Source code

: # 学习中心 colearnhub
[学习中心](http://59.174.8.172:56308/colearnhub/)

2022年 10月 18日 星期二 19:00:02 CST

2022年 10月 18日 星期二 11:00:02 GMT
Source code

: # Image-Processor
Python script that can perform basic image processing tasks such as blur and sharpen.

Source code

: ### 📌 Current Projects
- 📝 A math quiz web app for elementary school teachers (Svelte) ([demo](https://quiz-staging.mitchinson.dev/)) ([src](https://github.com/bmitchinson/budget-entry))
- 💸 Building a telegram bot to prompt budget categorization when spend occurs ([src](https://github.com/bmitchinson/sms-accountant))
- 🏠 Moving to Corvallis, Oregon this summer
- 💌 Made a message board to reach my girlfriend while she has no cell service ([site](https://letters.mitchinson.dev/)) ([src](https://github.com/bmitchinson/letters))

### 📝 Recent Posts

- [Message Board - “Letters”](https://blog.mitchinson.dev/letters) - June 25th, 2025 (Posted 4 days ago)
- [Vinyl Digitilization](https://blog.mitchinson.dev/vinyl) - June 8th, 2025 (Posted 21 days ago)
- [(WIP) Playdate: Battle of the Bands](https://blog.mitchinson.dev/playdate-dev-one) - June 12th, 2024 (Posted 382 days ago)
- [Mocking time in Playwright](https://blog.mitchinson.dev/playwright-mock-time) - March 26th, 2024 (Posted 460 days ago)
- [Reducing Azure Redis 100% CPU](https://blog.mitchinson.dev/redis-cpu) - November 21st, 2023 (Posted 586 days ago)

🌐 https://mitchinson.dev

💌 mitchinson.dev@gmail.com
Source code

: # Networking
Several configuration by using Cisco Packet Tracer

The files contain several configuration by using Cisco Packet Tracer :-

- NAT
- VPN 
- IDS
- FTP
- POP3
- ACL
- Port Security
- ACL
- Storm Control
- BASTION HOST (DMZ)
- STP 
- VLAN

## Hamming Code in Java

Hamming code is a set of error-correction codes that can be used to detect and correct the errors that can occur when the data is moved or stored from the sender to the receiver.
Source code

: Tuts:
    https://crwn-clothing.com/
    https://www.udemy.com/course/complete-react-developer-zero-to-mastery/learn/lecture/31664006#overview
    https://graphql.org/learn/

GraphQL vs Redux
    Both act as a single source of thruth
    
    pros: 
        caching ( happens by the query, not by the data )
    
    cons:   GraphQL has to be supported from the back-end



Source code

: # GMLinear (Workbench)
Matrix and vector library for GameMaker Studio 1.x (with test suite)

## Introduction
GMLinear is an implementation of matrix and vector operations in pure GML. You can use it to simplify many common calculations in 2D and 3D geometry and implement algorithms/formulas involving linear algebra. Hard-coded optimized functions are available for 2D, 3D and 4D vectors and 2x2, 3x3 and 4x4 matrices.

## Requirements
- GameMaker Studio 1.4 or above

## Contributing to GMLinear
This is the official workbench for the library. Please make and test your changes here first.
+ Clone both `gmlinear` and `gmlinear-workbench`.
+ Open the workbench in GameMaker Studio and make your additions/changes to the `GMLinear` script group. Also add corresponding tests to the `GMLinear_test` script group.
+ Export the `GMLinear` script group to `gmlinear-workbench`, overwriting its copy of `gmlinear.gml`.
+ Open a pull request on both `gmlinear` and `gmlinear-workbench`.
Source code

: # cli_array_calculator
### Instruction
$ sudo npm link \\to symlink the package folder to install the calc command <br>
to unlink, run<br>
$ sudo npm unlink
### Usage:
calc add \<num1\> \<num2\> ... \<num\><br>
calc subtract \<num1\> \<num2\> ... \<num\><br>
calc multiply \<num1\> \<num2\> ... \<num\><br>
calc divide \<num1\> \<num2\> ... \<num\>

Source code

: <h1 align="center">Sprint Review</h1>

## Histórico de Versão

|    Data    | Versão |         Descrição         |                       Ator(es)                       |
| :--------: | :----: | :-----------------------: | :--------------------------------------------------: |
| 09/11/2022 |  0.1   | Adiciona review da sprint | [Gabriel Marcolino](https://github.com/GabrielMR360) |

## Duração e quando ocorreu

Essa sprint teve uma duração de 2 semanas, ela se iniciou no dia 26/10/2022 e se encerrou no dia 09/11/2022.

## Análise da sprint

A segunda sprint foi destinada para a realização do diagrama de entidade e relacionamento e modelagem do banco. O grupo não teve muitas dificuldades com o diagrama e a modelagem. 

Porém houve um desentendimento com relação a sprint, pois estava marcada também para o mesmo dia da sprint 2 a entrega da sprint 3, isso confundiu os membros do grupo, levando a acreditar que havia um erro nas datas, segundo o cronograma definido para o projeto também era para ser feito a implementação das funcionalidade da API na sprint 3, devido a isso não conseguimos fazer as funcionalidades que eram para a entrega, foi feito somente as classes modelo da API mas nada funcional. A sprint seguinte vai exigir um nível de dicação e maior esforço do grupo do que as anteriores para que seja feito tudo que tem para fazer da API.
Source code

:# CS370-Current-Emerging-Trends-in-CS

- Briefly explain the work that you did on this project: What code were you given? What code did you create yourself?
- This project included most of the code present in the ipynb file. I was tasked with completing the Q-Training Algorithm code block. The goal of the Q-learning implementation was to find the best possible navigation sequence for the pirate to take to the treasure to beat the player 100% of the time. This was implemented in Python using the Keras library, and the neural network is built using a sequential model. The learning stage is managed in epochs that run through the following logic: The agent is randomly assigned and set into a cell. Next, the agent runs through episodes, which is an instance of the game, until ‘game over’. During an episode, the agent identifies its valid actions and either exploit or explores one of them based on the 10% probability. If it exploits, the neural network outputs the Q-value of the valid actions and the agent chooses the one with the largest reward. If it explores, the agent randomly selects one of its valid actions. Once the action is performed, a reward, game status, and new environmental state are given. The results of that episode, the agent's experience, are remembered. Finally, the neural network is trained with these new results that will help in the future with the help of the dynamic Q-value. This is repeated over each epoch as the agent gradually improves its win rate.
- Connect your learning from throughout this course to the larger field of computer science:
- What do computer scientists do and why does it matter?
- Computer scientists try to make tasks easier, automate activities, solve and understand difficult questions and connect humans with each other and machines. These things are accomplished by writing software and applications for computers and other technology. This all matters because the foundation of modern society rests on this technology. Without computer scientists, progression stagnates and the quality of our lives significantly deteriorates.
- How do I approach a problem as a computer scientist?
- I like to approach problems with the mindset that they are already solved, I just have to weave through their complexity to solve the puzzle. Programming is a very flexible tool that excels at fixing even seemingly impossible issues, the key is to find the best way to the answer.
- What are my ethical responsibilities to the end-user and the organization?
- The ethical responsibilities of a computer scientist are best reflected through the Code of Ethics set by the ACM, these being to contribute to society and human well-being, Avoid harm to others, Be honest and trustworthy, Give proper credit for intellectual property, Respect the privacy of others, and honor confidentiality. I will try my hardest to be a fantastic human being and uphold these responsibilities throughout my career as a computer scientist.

[Task description]
From the listing above, return every line that carries the string "approach".

[Exercise result]
- How do I approach a problem as a computer scientist?
- I like to approach problems with the mindset that they are already solved, I just have to weave through their complexity to solve the puzzle. Programming is a very flexible tool that excels at fixing even seemingly impossible issues, the key is to find the best way to the answer.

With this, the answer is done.